WHEN it opened in 1920, Highlandtown's Esskay plant was a miracle of artificial refrigeration surrounded by stockyards.
By 1992, when it closed, the operation was outmoded. The family ownership by descendants of butcher William F. Schluderberg and pork packer Thomas Kurdle was long gone.
During a ceremony yesterday, Smithfield Foods Inc. donated the 13-acre site to the Essex Community College Foundation, a non-profit scholarship fund. The vandalized and torched old plant buildings will be demolished within the next few months. It will be replaced by an industrial park.

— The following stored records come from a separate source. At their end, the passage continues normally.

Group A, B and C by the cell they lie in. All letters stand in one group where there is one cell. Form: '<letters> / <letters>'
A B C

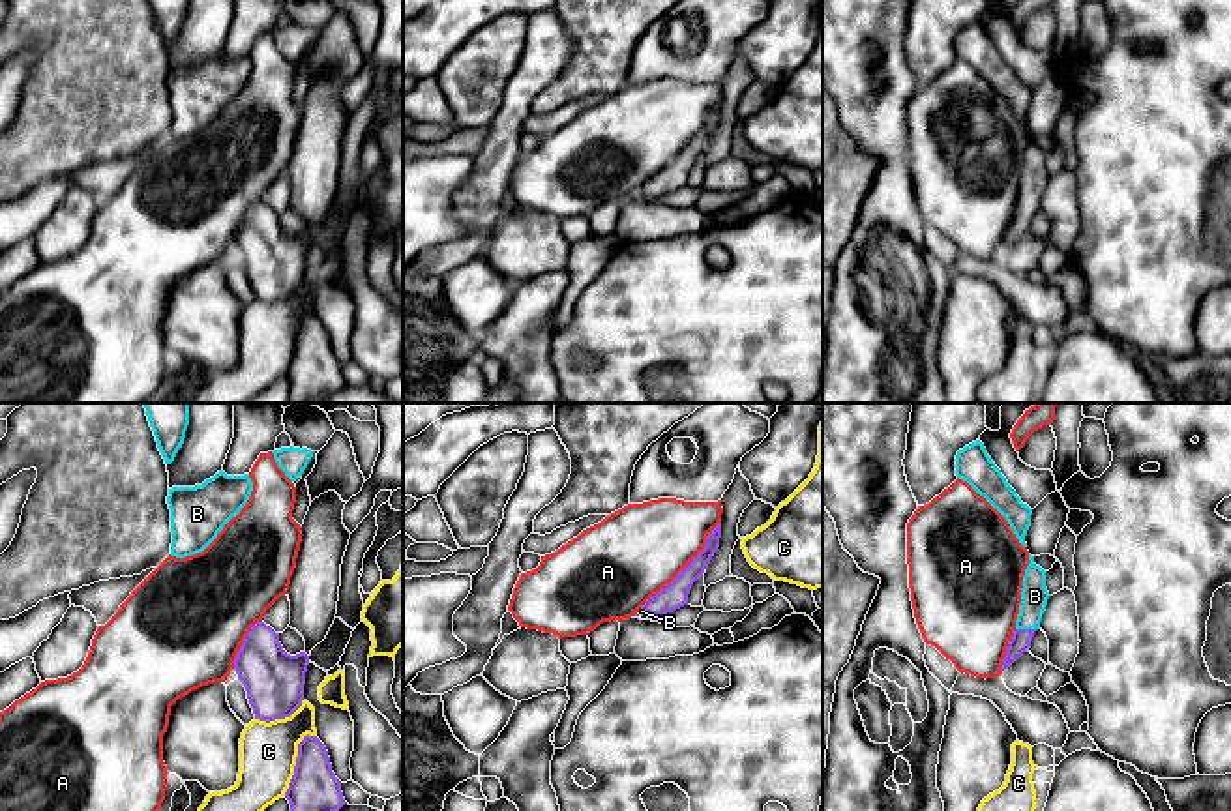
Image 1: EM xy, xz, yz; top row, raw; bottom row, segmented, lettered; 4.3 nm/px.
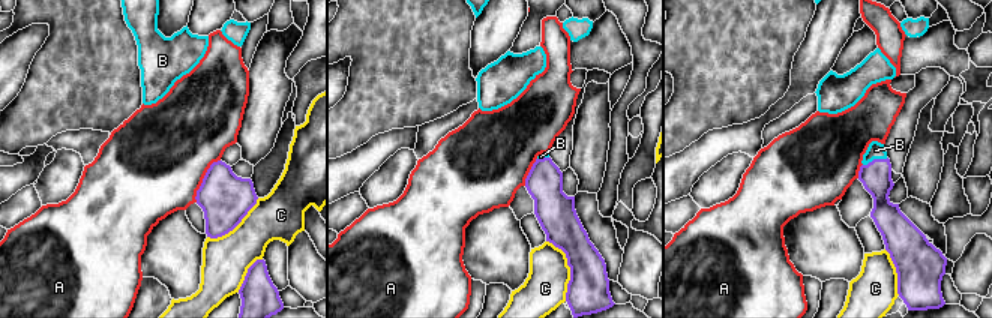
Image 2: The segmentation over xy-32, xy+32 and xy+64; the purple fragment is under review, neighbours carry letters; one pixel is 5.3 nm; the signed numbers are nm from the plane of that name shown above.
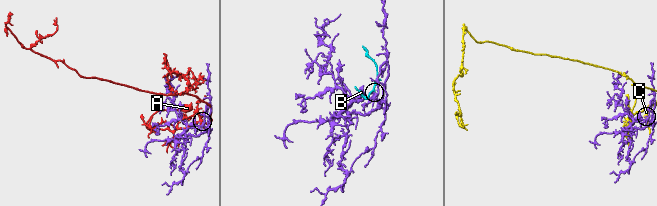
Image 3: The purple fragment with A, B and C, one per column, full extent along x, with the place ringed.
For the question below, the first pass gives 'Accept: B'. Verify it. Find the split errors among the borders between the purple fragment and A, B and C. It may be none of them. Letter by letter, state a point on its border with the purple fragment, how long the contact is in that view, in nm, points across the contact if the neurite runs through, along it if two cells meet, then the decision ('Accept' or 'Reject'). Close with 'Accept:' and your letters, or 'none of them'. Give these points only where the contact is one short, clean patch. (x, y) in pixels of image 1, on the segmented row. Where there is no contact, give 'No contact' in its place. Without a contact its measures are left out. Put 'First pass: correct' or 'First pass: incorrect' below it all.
A: Touches purple at xz (686, 566). Shared border 500 nm. Reject
B: Touches purple at yz (1025, 630). Shared border 90 nm. Path across: yz (1020, 641), (1025, 630), (1035, 596). Accept
C: Touches purple at xy (296, 761). Shared border 300 nm. Reject
Accept: B
First pass: correct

"It's not going to be smokestacks or billowing clouds," foundation board member Robert N. Santoni Sr., said of the transformation, which will be achieved with more than $2 million in state, federal and city funds.
Unless unexpected snags emerge in cleaning up possible toxins on the site, the first of three buildings should be ready for occupancy a year from now.
Eventually, a half-dozen businesses could occupy some 240,000 square feet of space, providing up to 300 jobs.
Redevelopment of the Esskay site is tremendous news for Highlandtown, which is trying to reverse decades of decline.
Much of the area's old industrial hulks are vacant or underused. As the Vaccaro Italian Pastry Shop at 3705 E. Baltimore St. shows, their redevelopment potential can be successfully exploited.
Closer to the harbor, some old factories are being eyed for residential conversion now that Highlandtown, too, is beginning to benefit from spillover from the booming Canton area.
With the Esskay redevelopment taking off, city and state economic officials should zero in on revitalizing the nearby industrial corridor along Pulaski Highway and Monument Street. It is full of potential that could be harnessed to aid this economic turnaround.